Everyone should have the retirement plan federal employees enjoy

The Federal Reserve reports that Americans in the bottom 25 percent of the national wealth distribution have a median net worth of only $310. Many of them owe more in debt than they have in savings, leading to the fact that the median retirement savings for working-age Americans is close to $0. In 2016, only 41 percent of Black families and 35 percent of Hispanic families had any retirement savings at all. Meanwhile, as stock prices reach historic highs, most people — and certainly most lower-income workers — are not invested in the markets and get no benefit.

In a paper published March 25 by the Economic Innovation Group, we describe how government policy unwittingly contributes to America’s wealth gap — and how the Biden administration and Congress can help shrink it.

Current retirement savings policy is actually exacerbating inequalities. Workers can shelter income if they save it for retirement in an IRA or 401(k) account — which is a terrific if you are well-off and have a high marginal tax rate, but of almost no value if you are a low earner with a low tax rate.

We have an alternative, and it is based on what we, as economists, consider one of the best-designed savings programs in U.S. history. That is the Thrift Savings Plan, or TSP, available to federal employees and members of the military. The government should offer such a program to all disadvantaged workers.

The TSP design draws from important findings in behavioral economics to help workers create retirement wealth. Most federal employees are eligible to participate and are automatically enrolled in TSP. Tax-deferred contributions are withheld from their paycheck and the government matches that contribution up to 5 percent of their annual salary. By default, those contributions go into a very low-expense mutual fund appropriate for the age of the employee.

Employees can change their investments or contribution rates, or opt out completely. But by far, most choose to participate in the plan and contribute the default amount. Evidence suggests the high level of TSP participation is thanks to the simplicity of enrollment and the government match.

As the federal match has increased since 1987, TSP participation increased as well – notably in historically marginalized groups of workers. A recent Congressional Budget Office report found that after government matching was introduced, participation rates jumped by at least 20 percentage points for eligible Black workers, those with at most a high school education and those in the bottom one-third of the earnings distribution. Automatic enrollment, implemented in 2010, pushed participation rates even higher, reaching 94 percent for Black federal employees and 95 percent for those in the bottom one-third of earnings.

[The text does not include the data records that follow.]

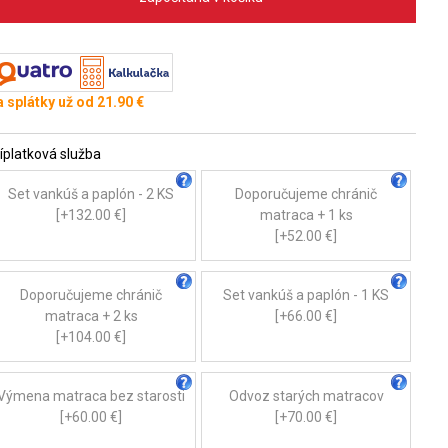
 splátky už od 21.90 €
íplatková služba
Set vankúš a paplón - 2 KS
Doporučujeme chránič
[+132.00 €]
matraca + 1 ks
[+52.00 €]
Doporučujeme chránič
Set vankúš a paplón - 1 KS
matraca + 2 ks
[+66.00 €]
[+104.00 €]
Výmena matraca bez starosti
Odvoz starých matracov
[+60.00 €]
[+70.00 €]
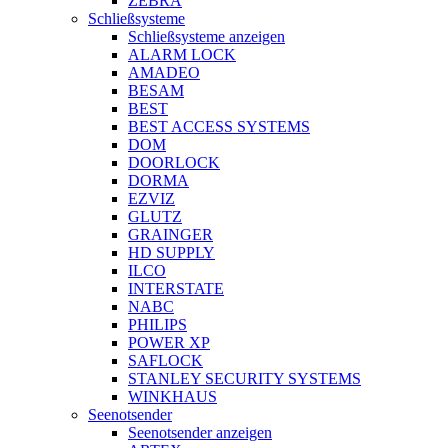
ZEBRA
Schließsysteme
Schließsysteme anzeigen
ALARM LOCK
AMADEO
BESAM
BEST
BEST ACCESS SYSTEMS
DOM
DOORLOCK
DORMA
EZVIZ
GLUTZ
GRAINGER
HD SUPPLY
ILCO
INTERSTATE
NABC
PHILIPS
POWER XP
SAFLOCK
STANLEY SECURITY SYSTEMS
WINKHAUS
Seenotsender
Seenotsender anzeigen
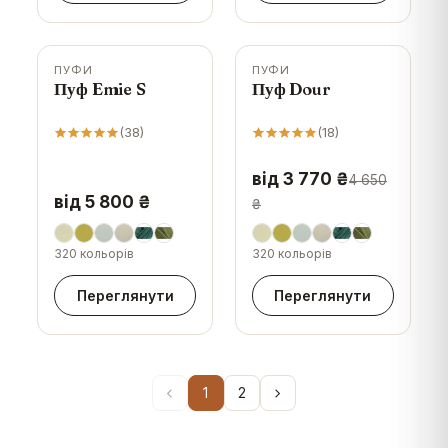
ПУФИ
ПУФИ
-
19
%
Пуф Emie S
Пуф Dour
(
38
)
(
18
)
від 3 770 ₴
4 650
від 5 800 ₴
₴
320 кольорів
320 кольорів
Переглянути
Переглянути
1
2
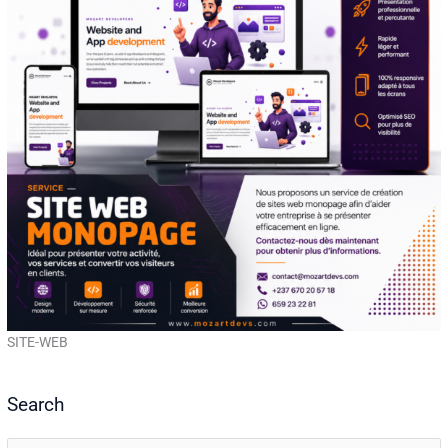
SITE-WEB
Search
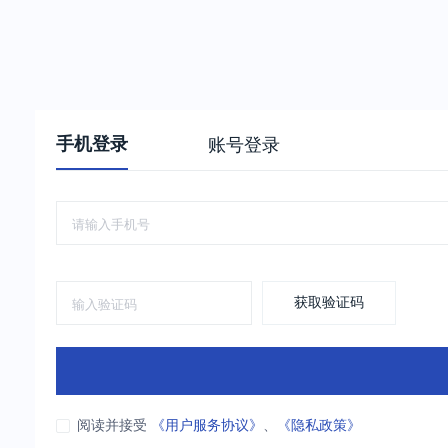
手机登录
账号登录
获取验证码
阅读并接受
《用户服务协议》
、
《隐私政策》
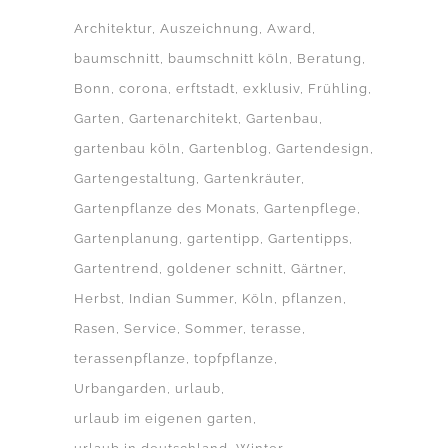
Architektur
Auszeichnung
Award
baumschnitt
baumschnitt köln
Beratung
Bonn
corona
erftstadt
exklusiv
Frühling
Garten
Gartenarchitekt
Gartenbau
gartenbau köln
Gartenblog
Gartendesign
Gartengestaltung
Gartenkräuter
Gartenpflanze des Monats
Gartenpflege
Gartenplanung
gartentipp
Gartentipps
Gartentrend
goldener schnitt
Gärtner
Herbst
Indian Summer
Köln
pflanzen
Rasen
Service
Sommer
terasse
terassenpflanze
topfpflanze
Urbangarden
urlaub
urlaub im eigenen garten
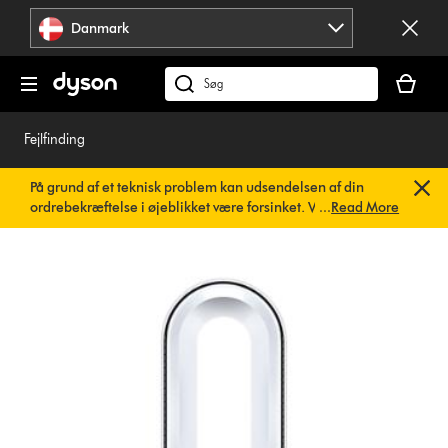
Spring
Danmark
over
navigation
Indkøbsk
er
Søg
tom
på
dyson.dk
Fejlfinding
På grund af et teknisk problem kan udsendelsen af din
ordrebekræftelse i øjeblikket være forsinket. Vi arbejder
...
Read More
allerede på en hurtig løsning.
Du behøver ikke at foretage
dig noget. Din ordrebekræftelse vil snart blive sendt til dig
automatisk.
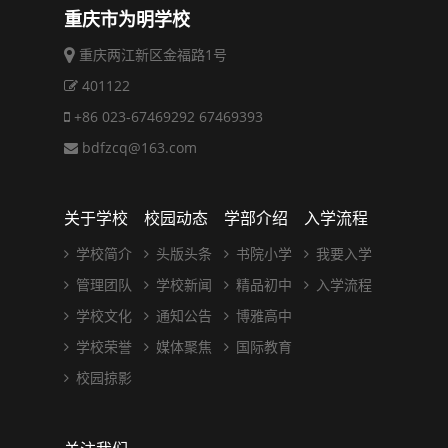
重庆市为明学校
重庆两江新区金福路1号
401122
+86 023-67469292 67469393
bdfzcq@163.com
关于学校
校园动态
学部介绍
入学流程
学校简介
头版头条
书院小学
我要入学
管理团队
学校新闻
精品初中
入学流程
学校文化
通知公告
博雅高中
学校荣誉
媒体聚焦
国际教育
校园掠影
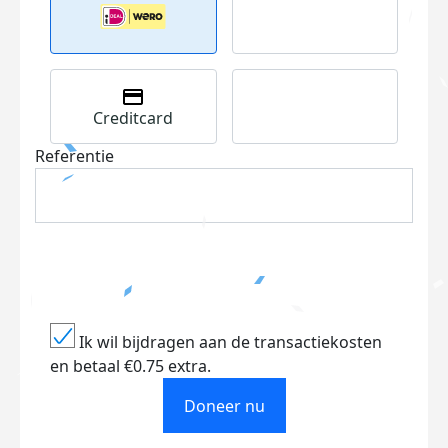
Creditcard
Referentie
Ik wil bijdragen aan de transactiekosten
en betaal €0.75 extra.
Doneer nu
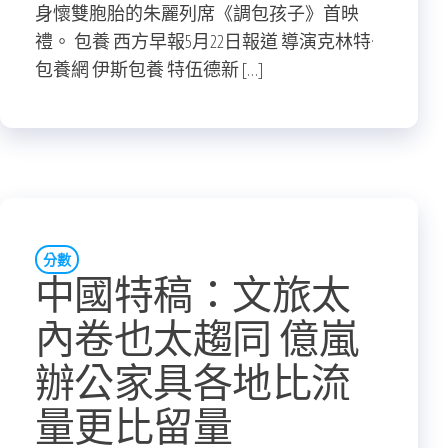
身懷雙胞胎的朱麗列席《調包孩子》首映
禮。 包養 西方早報5月22日報道 導演克林特·
包養網 伊斯包養 特伍德新 […]
分數
中國特稿：文旅太
內卷也太趨同 億嵐
辦公家具各地比流
量更比留量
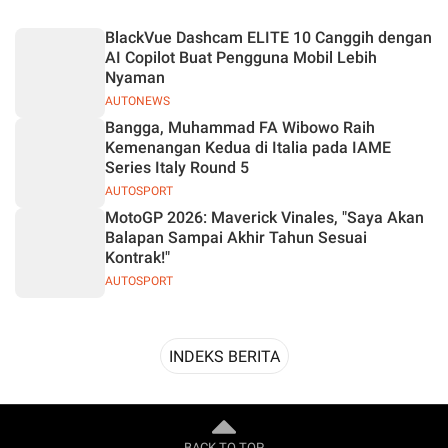
Desain
BlackVue Dashcam ELITE 10 Canggih dengan
AI Copilot Buat Pengguna Mobil Lebih
Nyaman
AUTONEWS
Bangga, Muhammad FA Wibowo Raih
Kemenangan Kedua di Italia pada IAME
Series Italy Round 5
AUTOSPORT
MotoGP 2026: Maverick Vinales, "Saya Akan
Balapan Sampai Akhir Tahun Sesuai
Kontrak!"
AUTOSPORT
INDEKS BERITA
BACK TO TOP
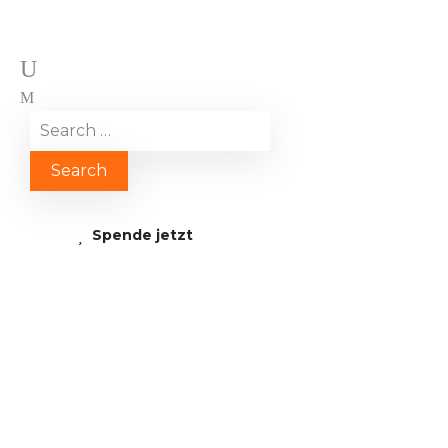
Spende jetzt
YOU 4 Impact: Globaler
Partner für die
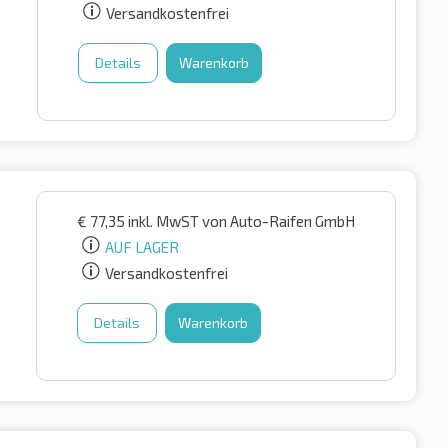
Versandkostenfrei
Details
Warenkorb
€
77,35
inkl. MwST
von Auto-Raifen GmbH
AUF LAGER
Versandkostenfrei
Details
Warenkorb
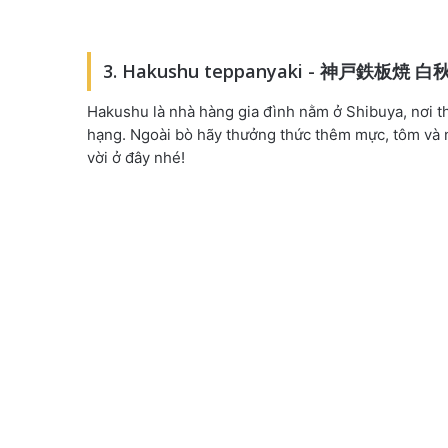
3. Hakushu teppanyaki - 神戸鉄板焼 白
Hakushu là nhà hàng gia đình nằm ở Shibuya, nơi t
hạng. Ngoài bò hãy thưởng thức thêm mực, tôm và 
vời ở đây nhé!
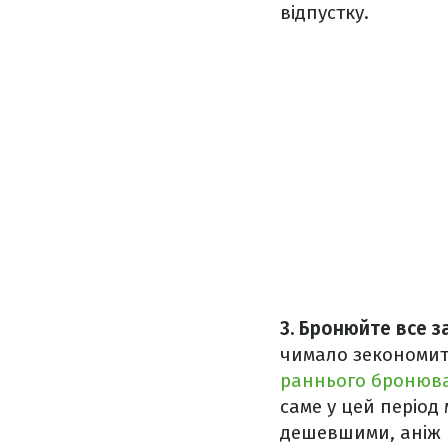
відпустку.
3. Бронюйте все з
чимало зекономити
раннього бронюв
саме у цей період
дешевшими, аніж в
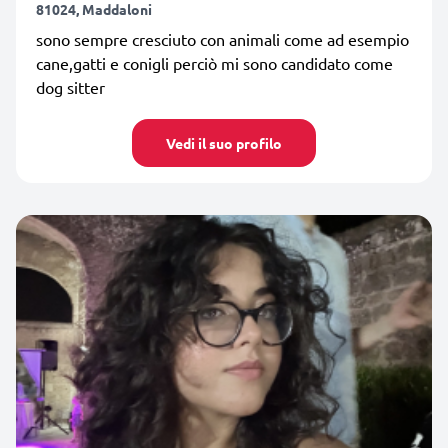
81024, Maddaloni
sono sempre cresciuto con animali come ad esempio
cane,gatti e conigli perciò mi sono candidato come
dog sitter
Vedi il suo profilo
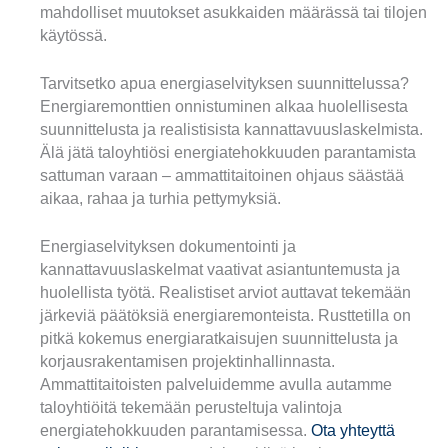
mahdolliset muutokset asukkaiden määrässä tai tilojen
käytössä.
Tarvitsetko apua energiaselvityksen suunnittelussa?
Energiaremonttien onnistuminen alkaa huolellisesta
suunnittelusta ja realistisista kannattavuuslaskelmista.
Älä jätä taloyhtiösi energiatehokkuuden parantamista
sattuman varaan – ammattitaitoinen ohjaus säästää
aikaa, rahaa ja turhia pettymyksiä.
Energiaselvityksen dokumentointi ja
kannattavuuslaskelmat vaativat asiantuntemusta ja
huolellista työtä. Realistiset arviot auttavat tekemään
järkeviä päätöksiä energiaremonteista. Rusttetilla on
pitkä kokemus energiaratkaisujen suunnittelusta ja
korjausrakentamisen projektinhallinnasta.
Ammattitaitoisten palveluidemme avulla autamme
taloyhtiöitä tekemään perusteltuja valintoja
energiatehokkuuden parantamisessa.
Ota yhteyttä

By contrast, while 67 percent of private industry workers have access to employer-provided retirement plans, only 51 percent participate.

Bottom line: Workers at all income levels find space in their budgets to save when the right incentives are in place.

Government should make the proven TSP model available to a wide range of working Americans, especially those below a certain income level. Private-sector employers would have to handle only the paperwork, similar to what they do for income tax and Social Security purposes. The government would provide a savings match and would keep politics out of investment decisions by hiring private investment managers to create a sensible, low-cost portfolio, just as the TSP does.

Our plan builds on past proposals from lawmakers from both parties to provide access to retirement plans to disadvantaged workers. Our calculations show that people in the bottom income quartile, contributing 5 percent of their wages with 5 percent matched, could accumulate median wealth of more than $43,000 within 10 years. A bottom-quartile 25-year-old could accumulate more than $600,000 by retirement.

This federally funded plan would have a smaller deficit impact than you might think. Most beneficiaries pay little tax today, so the cost in foregone taxes is small. And the tax is deferred, not eliminated: When that hypothetical 25-year-old retires and starts to take money out of their $600,000 TSP account, they will pay income tax on withdrawals. As for the government match, it would cost taxpayers, but the government currently borrows at close to a zero percent interest rate. If it does that, and gives the money to workers to invest in higher returning private capital, it will surely be a net gain for society.

Imagine how much healthier and more secure our collective future might look if wealth disparities were diminished and more Americans had a direct stake in the success of our free-market economic system. In our view, there is no policy better suited to address the challenges we face today than to give low-income Americans access to the same expertly designed savings and investment plan enjoyed by every member of Congress and the broader federal workforce.